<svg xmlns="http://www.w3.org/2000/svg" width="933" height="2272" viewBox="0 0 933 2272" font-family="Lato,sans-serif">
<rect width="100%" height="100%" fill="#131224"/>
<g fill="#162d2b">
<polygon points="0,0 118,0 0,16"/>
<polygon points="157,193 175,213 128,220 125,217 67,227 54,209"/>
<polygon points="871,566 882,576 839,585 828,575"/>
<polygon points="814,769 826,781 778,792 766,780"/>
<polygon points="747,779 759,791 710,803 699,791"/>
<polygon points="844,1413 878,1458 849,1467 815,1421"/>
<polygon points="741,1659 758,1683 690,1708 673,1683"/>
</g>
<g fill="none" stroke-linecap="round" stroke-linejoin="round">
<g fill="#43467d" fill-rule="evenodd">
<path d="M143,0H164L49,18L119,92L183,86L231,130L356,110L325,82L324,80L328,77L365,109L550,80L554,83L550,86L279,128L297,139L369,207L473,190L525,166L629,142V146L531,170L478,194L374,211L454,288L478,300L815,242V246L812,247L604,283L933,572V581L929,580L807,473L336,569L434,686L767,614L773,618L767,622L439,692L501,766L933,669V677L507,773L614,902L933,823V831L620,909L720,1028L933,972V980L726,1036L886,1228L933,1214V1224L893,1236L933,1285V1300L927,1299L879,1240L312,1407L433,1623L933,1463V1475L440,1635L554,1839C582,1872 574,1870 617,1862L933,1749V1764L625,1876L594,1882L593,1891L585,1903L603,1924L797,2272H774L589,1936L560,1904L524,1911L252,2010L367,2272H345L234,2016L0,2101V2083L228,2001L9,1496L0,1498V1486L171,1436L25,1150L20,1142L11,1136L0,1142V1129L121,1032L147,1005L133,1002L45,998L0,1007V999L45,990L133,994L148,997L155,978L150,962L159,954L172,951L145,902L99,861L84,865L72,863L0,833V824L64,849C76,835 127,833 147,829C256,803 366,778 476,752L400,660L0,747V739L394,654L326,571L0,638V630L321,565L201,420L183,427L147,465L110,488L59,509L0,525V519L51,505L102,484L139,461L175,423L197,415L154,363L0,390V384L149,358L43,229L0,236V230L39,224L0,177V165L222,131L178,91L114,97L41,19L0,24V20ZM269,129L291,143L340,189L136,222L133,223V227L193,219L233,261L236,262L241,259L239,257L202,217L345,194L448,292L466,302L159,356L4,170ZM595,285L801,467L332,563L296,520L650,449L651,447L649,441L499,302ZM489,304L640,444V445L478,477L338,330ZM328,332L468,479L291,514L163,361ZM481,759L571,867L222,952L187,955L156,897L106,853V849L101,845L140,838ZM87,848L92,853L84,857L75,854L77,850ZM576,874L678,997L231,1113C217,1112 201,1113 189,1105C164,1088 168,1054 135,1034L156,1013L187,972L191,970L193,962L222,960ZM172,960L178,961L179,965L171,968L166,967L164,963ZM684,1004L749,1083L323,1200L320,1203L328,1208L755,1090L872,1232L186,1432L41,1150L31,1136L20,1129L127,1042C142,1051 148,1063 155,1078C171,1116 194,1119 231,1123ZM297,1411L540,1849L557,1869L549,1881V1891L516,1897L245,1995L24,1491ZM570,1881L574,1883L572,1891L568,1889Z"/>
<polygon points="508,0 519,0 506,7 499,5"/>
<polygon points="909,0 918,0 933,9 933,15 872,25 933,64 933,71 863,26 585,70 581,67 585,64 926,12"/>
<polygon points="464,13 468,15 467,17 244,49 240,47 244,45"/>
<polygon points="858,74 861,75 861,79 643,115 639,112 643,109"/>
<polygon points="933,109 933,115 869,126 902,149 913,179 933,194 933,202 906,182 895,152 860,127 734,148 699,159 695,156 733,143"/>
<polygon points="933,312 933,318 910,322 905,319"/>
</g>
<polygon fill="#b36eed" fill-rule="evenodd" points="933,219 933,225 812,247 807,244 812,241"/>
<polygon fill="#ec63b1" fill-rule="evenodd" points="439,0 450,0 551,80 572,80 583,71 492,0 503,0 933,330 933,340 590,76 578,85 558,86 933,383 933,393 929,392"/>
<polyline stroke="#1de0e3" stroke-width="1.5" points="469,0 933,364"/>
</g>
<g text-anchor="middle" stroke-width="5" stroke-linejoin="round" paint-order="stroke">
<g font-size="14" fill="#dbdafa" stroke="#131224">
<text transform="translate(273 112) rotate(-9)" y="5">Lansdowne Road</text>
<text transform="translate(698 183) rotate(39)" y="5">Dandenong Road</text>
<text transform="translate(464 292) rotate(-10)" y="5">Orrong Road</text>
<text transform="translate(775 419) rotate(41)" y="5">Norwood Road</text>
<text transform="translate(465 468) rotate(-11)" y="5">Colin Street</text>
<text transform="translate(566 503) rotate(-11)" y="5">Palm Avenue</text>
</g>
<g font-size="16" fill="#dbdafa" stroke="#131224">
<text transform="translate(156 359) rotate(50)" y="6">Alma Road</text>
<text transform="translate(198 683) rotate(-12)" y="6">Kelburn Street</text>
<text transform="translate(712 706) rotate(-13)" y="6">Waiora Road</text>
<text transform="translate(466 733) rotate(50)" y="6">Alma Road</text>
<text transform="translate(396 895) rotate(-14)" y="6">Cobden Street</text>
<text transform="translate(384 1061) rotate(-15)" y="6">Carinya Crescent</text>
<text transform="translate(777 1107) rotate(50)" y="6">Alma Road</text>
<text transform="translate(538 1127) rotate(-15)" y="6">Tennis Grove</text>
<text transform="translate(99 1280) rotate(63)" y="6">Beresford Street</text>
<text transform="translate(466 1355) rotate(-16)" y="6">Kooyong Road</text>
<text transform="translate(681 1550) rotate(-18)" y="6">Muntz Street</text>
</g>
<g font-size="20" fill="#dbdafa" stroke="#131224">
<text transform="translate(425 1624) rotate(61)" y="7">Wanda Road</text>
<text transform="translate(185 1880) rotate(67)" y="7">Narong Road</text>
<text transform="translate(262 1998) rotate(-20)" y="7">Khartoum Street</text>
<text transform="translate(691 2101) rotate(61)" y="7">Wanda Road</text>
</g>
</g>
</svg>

##########

§ **Task details**: So that nothing is lost, please reproduce each entry exactly as written.

§ **Reply**:
<svg xmlns="http://www.w3.org/2000/svg" width="933" height="2272" viewBox="0 0 933 2272" font-family="Lato,sans-serif">
<rect width="100%" height="100%" fill="#131224"/>
<g fill="#162d2b">
<polygon points="0,0 118,0 0,16"/>
<polygon points="157,193 175,213 128,220 125,217 67,227 54,209"/>
<polygon points="871,566 882,576 839,585 828,575"/>
<polygon points="814,769 826,781 778,792 766,780"/>
<polygon points="747,779 759,791 710,803 699,791"/>
<polygon points="844,1413 878,1458 849,1467 815,1421"/>
<polygon points="741,1659 758,1683 690,1708 673,1683"/>
</g>
<g fill="none" stroke-linecap="round" stroke-linejoin="round">
<g fill="#43467d" fill-rule="evenodd">
<path d="M143,0H164L49,18L119,92L183,86L231,130L356,110L325,82L324,80L328,77L365,109L550,80L554,83L550,86L279,128L297,139L369,207L473,190L525,166L629,142V146L531,170L478,194L374,211L454,288L478,300L815,242V246L812,247L604,283L933,572V581L929,580L807,473L336,569L434,686L767,614L773,618L767,622L439,692L501,766L933,669V677L507,773L614,902L933,823V831L620,909L720,1028L933,972V980L726,1036L886,1228L933,1214V1224L893,1236L933,1285V1300L927,1299L879,1240L312,1407L433,1623L933,1463V1475L440,1635L554,1839C582,1872 574,1870 617,1862L933,1749V1764L625,1876L594,1882L593,1891L585,1903L603,1924L797,2272H774L589,1936L560,1904L524,1911L252,2010L367,2272H345L234,2016L0,2101V2083L228,2001L9,1496L0,1498V1486L171,1436L25,1150L20,1142L11,1136L0,1142V1129L121,1032L147,1005L133,1002L45,998L0,1007V999L45,990L133,994L148,997L155,978L150,962L159,954L172,951L145,902L99,861L84,865L72,863L0,833V824L64,849C76,835 127,833 147,829C256,803 366,778 476,752L400,660L0,747V739L394,654L326,571L0,638V630L321,565L201,420L183,427L147,465L110,488L59,509L0,525V519L51,505L102,484L139,461L175,423L197,415L154,363L0,390V384L149,358L43,229L0,236V230L39,224L0,177V165L222,131L178,91L114,97L41,19L0,24V20ZM269,129L291,143L340,189L136,222L133,223V227L193,219L233,261L236,262L241,259L239,257L202,217L345,194L448,292L466,302L159,356L4,170ZM595,285L801,467L332,563L296,520L650,449L651,447L649,441L499,302ZM489,304L640,444V445L478,477L338,330ZM328,332L468,479L291,514L163,361ZM481,759L571,867L222,952L187,955L156,897L106,853V849L101,845L140,838ZM87,848L92,853L84,857L75,854L77,850ZM576,874L678,997L231,1113C217,1112 201,1113 189,1105C164,1088 168,1054 135,1034L156,1013L187,972L191,970L193,962L222,960ZM172,960L178,961L179,965L171,968L166,967L164,963ZM684,1004L749,1083L323,1200L320,1203L328,1208L755,1090L872,1232L186,1432L41,1150L31,1136L20,1129L127,1042C142,1051 148,1063 155,1078C171,1116 194,1119 231,1123ZM297,1411L540,1849L557,1869L549,1881V1891L516,1897L245,1995L24,1491ZM570,1881L574,1883L572,1891L568,1889Z"/>
<polygon points="508,0 519,0 506,7 499,5"/>
<polygon points="909,0 918,0 933,9 933,15 872,25 933,64 933,71 863,26 585,70 581,67 585,64 926,12"/>
<polygon points="464,13 468,15 467,17 244,49 240,47 244,45"/>
<polygon points="858,74 861,75 861,79 643,115 639,112 643,109"/>
<polygon points="933,109 933,115 869,126 902,149 913,179 933,194 933,202 906,182 895,152 860,127 734,148 699,159 695,156 733,143"/>
<polygon points="933,312 933,318 910,322 905,319"/>
</g>
<polygon fill="#b36eed" fill-rule="evenodd" points="933,219 933,225 812,247 807,244 812,241"/>
<polygon fill="#ec63b1" fill-rule="evenodd" points="439,0 450,0 551,80 572,80 583,71 492,0 503,0 933,330 933,340 590,76 578,85 558,86 933,383 933,393 929,392"/>
<polyline stroke="#1de0e3" stroke-width="1.5" points="469,0 933,364"/>
</g>
<g text-anchor="middle" stroke-width="5" stroke-linejoin="round" paint-order="stroke">
<g font-size="14" fill="#dbdafa" stroke="#131224">
<text transform="translate(273 112) rotate(-9)" y="5">Lansdowne Road</text>
<text transform="translate(698 183) rotate(39)" y="5">Dandenong Road</text>
<text transform="translate(464 292) rotate(-10)" y="5">Orrong Road</text>
<text transform="translate(775 419) rotate(41)" y="5">Norwood Road</text>
<text transform="translate(465 468) rotate(-11)" y="5">Colin Street</text>
<text transform="translate(566 503) rotate(-11)" y="5">Palm Avenue</text>
</g>
<g font-size="16" fill="#dbdafa" stroke="#131224">
<text transform="translate(156 359) rotate(50)" y="6">Alma Road</text>
<text transform="translate(198 683) rotate(-12)" y="6">Kelburn Street</text>
<text transform="translate(712 706) rotate(-13)" y="6">Waiora Road</text>
<text transform="translate(466 733) rotate(50)" y="6">Alma Road</text>
<text transform="translate(396 895) rotate(-14)" y="6">Cobden Street</text>
<text transform="translate(384 1061) rotate(-15)" y="6">Carinya Crescent</text>
<text transform="translate(777 1107) rotate(50)" y="6">Alma Road</text>
<text transform="translate(538 1127) rotate(-15)" y="6">Tennis Grove</text>
<text transform="translate(99 1280) rotate(63)" y="6">Beresford Street</text>
<text transform="translate(466 1355) rotate(-16)" y="6">Kooyong Road</text>
<text transform="translate(681 1550) rotate(-18)" y="6">Muntz Street</text>
</g>
<g font-size="20" fill="#dbdafa" stroke="#131224">
<text transform="translate(425 1624) rotate(61)" y="7">Wanda Road</text>
<text transform="translate(185 1880) rotate(67)" y="7">Narong Road</text>
<text transform="translate(262 1998) rotate(-20)" y="7">Khartoum Street</text>
<text transform="translate(691 2101) rotate(61)" y="7">Wanda Road</text>
</g>
</g>
</svg>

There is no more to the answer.